The fact of the matter is, I think people would have been happy to have a referendum on civil rights rather than fighting and dying in the streets in the South.Like New Jersey Senate President Steve Sweeney, Assembly Speaker Sheila Oliver erupted in fury over the idea of putting basic civil rights up for a popular vote:
Gov. Christie better sit down with some of New Jersey’s great teachers for a history lesson, because his puzzling comment shows a complete misunderstanding about the civil rights movement. . . . It’s impossible to ever conceive that a referendum on civil rights in the South would have been successful and brought justice to minorities. It’s unfathomable to even suggest a referendum would have been the better course. . . . Governor –- people were fighting and dying in the streets of the South for a reason. They were fighting and dying in the streets of the South because the majority refused to grant minorities equal rights by any method. It look legislative action to bring justice to all Americans, just as legislative action is the right way to bring marriage equality to all New Jerseyans. The governor’s comment is an insult to those who had no choice but to fight and die in the streets for equal rights.
Oliver appears a bit confused about history herself. If it took "legislative action" to address the problem, isn't that closer to a solution by referendum than by violence? Perhaps what she's thinking is that the legislative action never would have happened if it hadn't been spurred by violence. Christie's opposing suggestion is that putting the issue to a popular vote early on might have removed the need for the violence. It's never easy to know when people must burst out of the system into personal rebellion or even violence in order to protect their essential freedoms, as our host so often suggests is our duty. Oliver sounds like a woman who needs to think about that dilemma more carefully.
My guess is that Oliver really is trying to argue that legislative action sometimes has to be imposed from outside the local jurisdiction, because the local majority can't be trusted to vote for justice for an oppressed minority. Or she may be suggesting that legislators are wiser than the unwashed public that elects them. If she were sorting through her issues more thoughtfully, she might even argue that nationwide majorities are not always trustworthy, and therefore legislative solutions must give way to judicial, Constitutional action if proponents of same-sex marriage are to obtain real relief.
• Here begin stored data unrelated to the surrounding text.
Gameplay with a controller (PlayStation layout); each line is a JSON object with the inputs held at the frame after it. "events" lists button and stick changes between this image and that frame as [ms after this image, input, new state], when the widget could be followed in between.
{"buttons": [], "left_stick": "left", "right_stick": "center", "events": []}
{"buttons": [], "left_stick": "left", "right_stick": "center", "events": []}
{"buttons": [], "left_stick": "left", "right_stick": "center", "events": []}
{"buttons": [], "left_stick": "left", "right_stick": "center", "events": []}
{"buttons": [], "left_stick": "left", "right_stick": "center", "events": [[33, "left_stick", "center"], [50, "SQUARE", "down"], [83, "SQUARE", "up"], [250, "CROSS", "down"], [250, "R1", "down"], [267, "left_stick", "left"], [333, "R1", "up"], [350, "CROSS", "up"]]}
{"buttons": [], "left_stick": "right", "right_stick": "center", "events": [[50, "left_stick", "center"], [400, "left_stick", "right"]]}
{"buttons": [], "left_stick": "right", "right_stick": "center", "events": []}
In the meantime, does Ms. Oliver really want to argue that gays should take up arms rather than work with the system to obtain the rights they believe are due to them?
A second wave of twittering followed Christie's calling a gay lawmaker a "numbnuts," presumably a hate crime. I like this Christie guy, even if at one time he didn't have any more sense than to believe in non-heliocentric cosmic climate metaphysics, or at least to try to take advantage of the tax revenues it might generate for his strapped state.